Algérie : Histoire de la « chemma » (tabacs à chiquer)

La chemma, c’est un vrai roman d’amour, une leçon d’économie capitalistique. Son histoire est intimement liée au capitalisme patrimonial algérien avant de relever d’un monopole étatique une fois l’indépendance acquise.

Son destin était alors accordé à celui de la bourgeoisie traditionnelle, précisément à deux grandes familles de l’est algérien, les Bentchicou (Bentchikou)et les Benmalti.

Ces deux familles eurent le nez creux en pensant à transformer les feuilles de tabac à chiquer. Les Bentchicou créeront même le fameux label makla, littéralement, la nourriture, la bouffe.

Ce label sera repris par la Société nationale de tabac et allumettes (SNTA), monopole d’Etat qui le commercialisera sous les noms de Makla El Hilal et Makla Nedjma.
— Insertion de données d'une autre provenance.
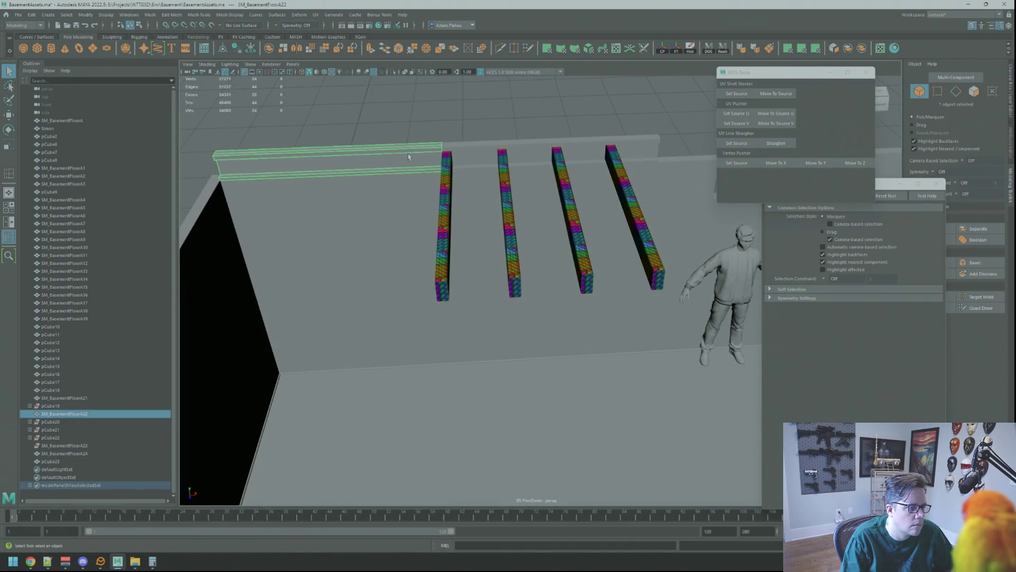
# - Delete the wall ledge SM_BasementFloorA22 and move SM_BasementFloorA21 across the beam ends
pyautogui.press('Delete')
pyautogui.moveTo(413, 153)
pyautogui.keyDown('alt'); pyautogui.mouseDown()
pyautogui.moveTo(650, 172)
pyautogui.moveTo(442, 174)
pyautogui.moveTo(471, 174)
pyautogui.moveTo(489, 195)
pyautogui.mouseUp(); pyautogui.keyUp('alt')
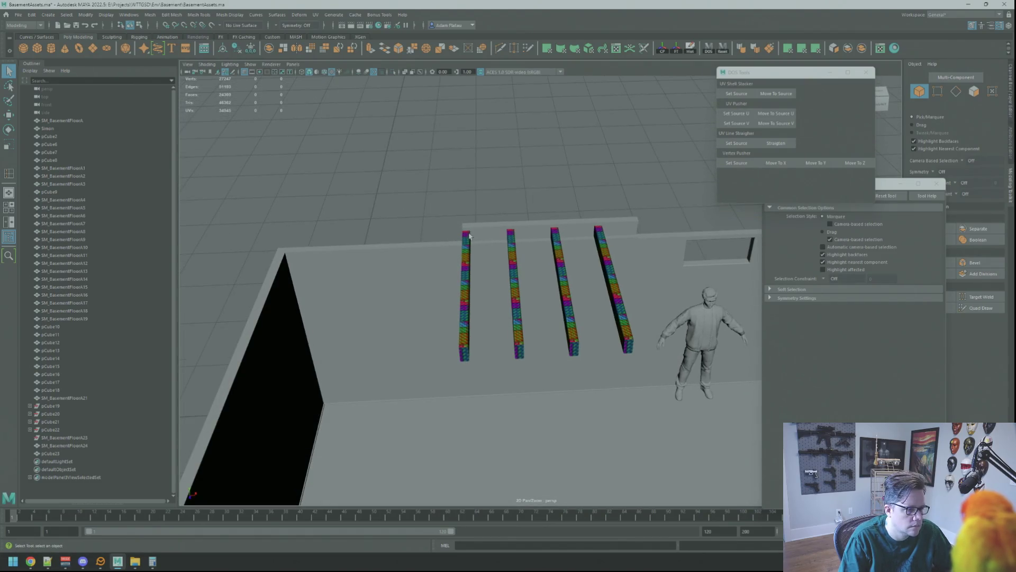
pyautogui.click(511, 239)
pyautogui.keyDown('shift'); pyautogui.click(512, 228); pyautogui.keyUp('shift')
pyautogui.keyDown('alt'); pyautogui.moveTo(512, 229); pyautogui.dragTo(551, 186); pyautogui.keyUp('alt')
pyautogui.press('w')
pyautogui.click(583, 176)
pyautogui.click(537, 229)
L’étoile et le croissant, signes distinctifs, seront affectés au tabac à chiquer et au tabac à priser. Plus tard, la famille Bentchicou fera un bras d’honneur à la SNTA en reprenant le label et en le faisant fructifier chez les Belges.

Pour le plus grand bonheur des chiqueurs immigrés et de leurs compatriotes restés au pays, les héritiers Bentchicou commercialisent 3 qabssa, des boites rondes portant les noms exotiques de Makla Ifrikia, Makla el Kantara et Makla El Hilal.

Source:   La Tribune Online – Un amour de chique!

MANAGE,PARADIS DES CHEVAUX…ET DES CHIQUEURS

ZONEMBERG,FRANCOISE

Page 20 Mardi 30 octobre 1990

Le tabac ne part pas nécessairement en fumée. Quel lien entre l’élevage des chevaux de race et le tabac à chiquer? A Manage, un homme conjugue les deux activités. Le tabac à chiquer, un produit répandu aujourd’hui surtout en Afrique du Nord? Sans doute… mais, depuis onze ans, une entreprise de la région du Centre, Sifaco Benelux, en assure la production en Europe.

A la base de cette activité qui rappellera aux anciens le bon vieux temps du «rolle», ces bâtons à chiquer que l’on découpait en morceaux, Abdelmadjid Bentchikou. Algérien d’origine, l’homme a choisi d’implanter son activité en Belgique après l’indépendance de son pays et la nationalisation de l’industrie algérienne du tabac.

Après avoir vécu quelques années à l’intérieur du système de monopole, Bentchikou a repris les rênes d’une activité qu’il connaissait sur le bout des ongles. C’est en 1978 qu’il a implanté son usine dans notre pays. UNE P ATE MAISON Pourquoi la Belgique? A l’heure du choix d’un lieu d’implantation en Europe, différentes propositions se sont trouvées rassemblées sur sa table.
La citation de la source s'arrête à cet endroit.